Business sector bemoans power outages

Business sector bemoans power outages


HARARE - The Confederation of Zimbabwe Industries (CZI) on Tuesday warned power outages affecting Zimbabwe since Saturday had brought production to a halt, in an economy in deep recession and saddled with record unemployment and shortages of basic commodities.


CZI president Callisto Jokonya called for urgent action to end power shortages as a massive outage – the third since Saturday – plunged Zimbabwe into darkness including the capital Harare for much of yesterday.   The electricity issue is serious. It needs to be sorted out as a matter of urgency because as we speak now there is no production taking place in the manufacturing sector and industry is losing out, said Jokonya, speaking to ZimOnline moments before power was restored to most parts of Harare around 2.30pm. Jokonya, who said industry has not been able to run meaningfully since Saturday, did not quantify the losses that could have been incurred by the manufacturing sector so far. The capital had not had electricity since early in the morning bringing business to a virtual standstill. The Internet was down across the country because the main servers are in Harare. Mobile phones were largely not working and many callers had to rely on the state’s archaic and perennially congested fixed phone network. Zimbabwe has faced power shortages since the economic crisis accelerated in 2000 with the government’s Zimbabwe Electricity Supply Authority (ZESA) blaming the problem on lack of foreign currency to expand generation capacity or to buy parts for existing power stations.

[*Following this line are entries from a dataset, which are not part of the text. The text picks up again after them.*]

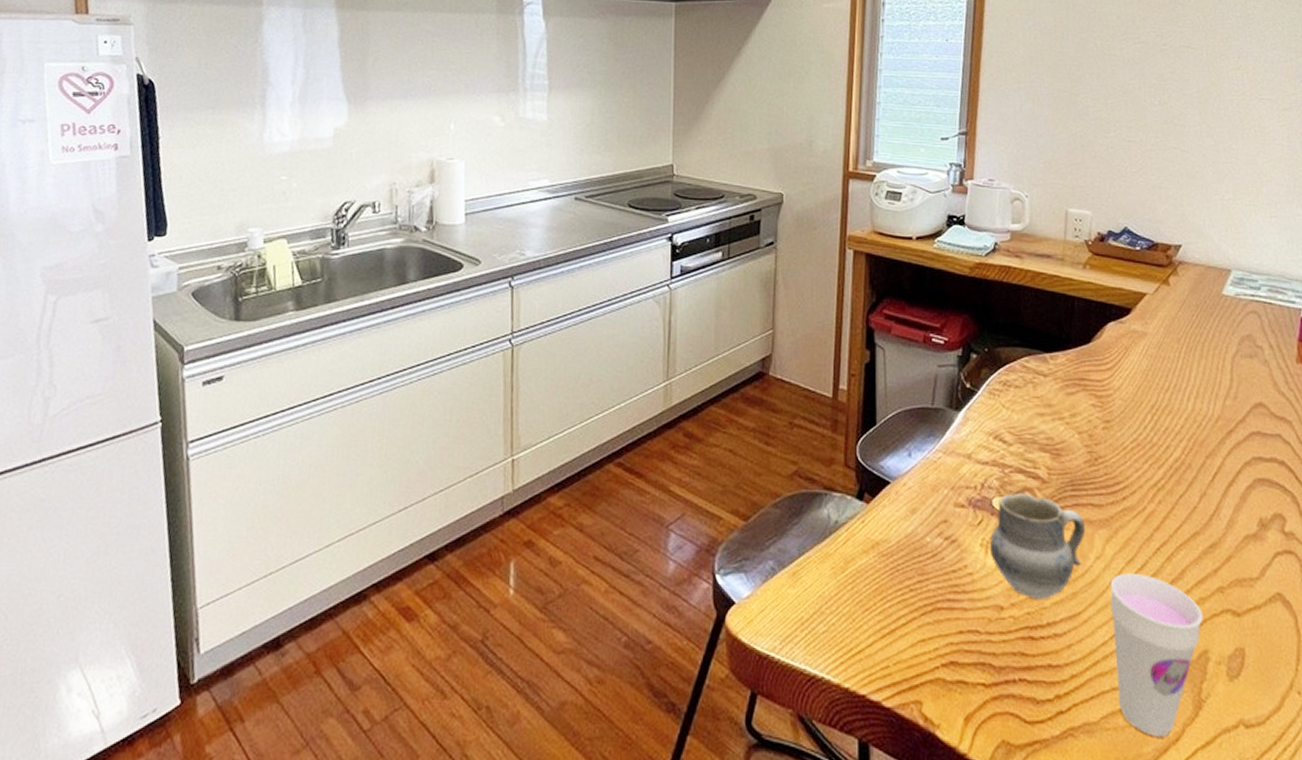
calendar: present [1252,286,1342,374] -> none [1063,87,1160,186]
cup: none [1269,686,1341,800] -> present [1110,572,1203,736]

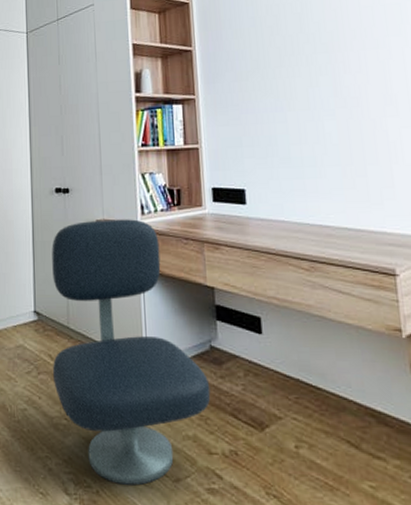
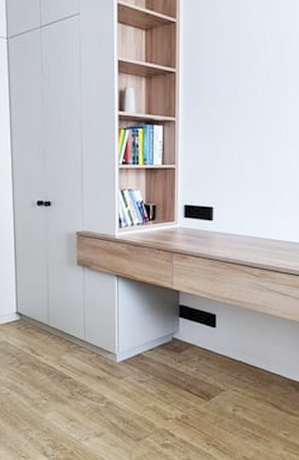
office chair: present [52,219,211,486] -> none [33,231,170,446]

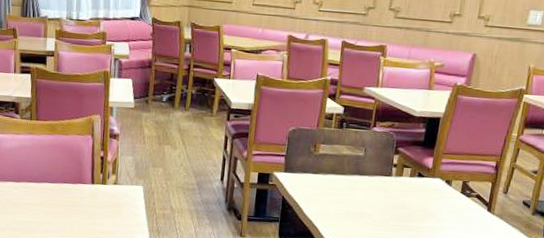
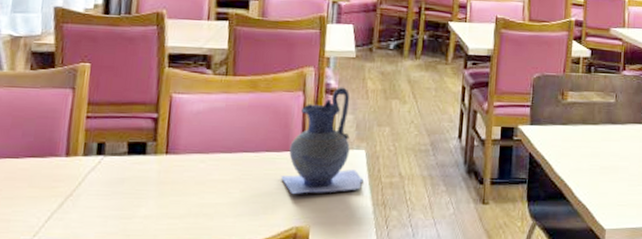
pitcher: none [75,132,141,219] -> present [280,87,364,194]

But this is the fist time that the nation has faced power failures across the country. ZESA has blamed power failures on what it says was system disturbance on the interconnecting grid that links southern African countries to a common grid. Power failures have also been experienced in Zambia and Botswana. However, for long-suffering Zimbabweans, the electricity cuts are only an addition on a long list of hardships bedevelling the country in the grip of economic meltdown critics blame on repression and wrong policies by President Robert Mugabe. Mugabe, in power since Zimbabwe’s 1980 independence from Britain and seeking another five-year term in elections in March, denies ruining Zimbabwe and instead blames his country’s problems on sabotage by Western governments he says are out to topple him.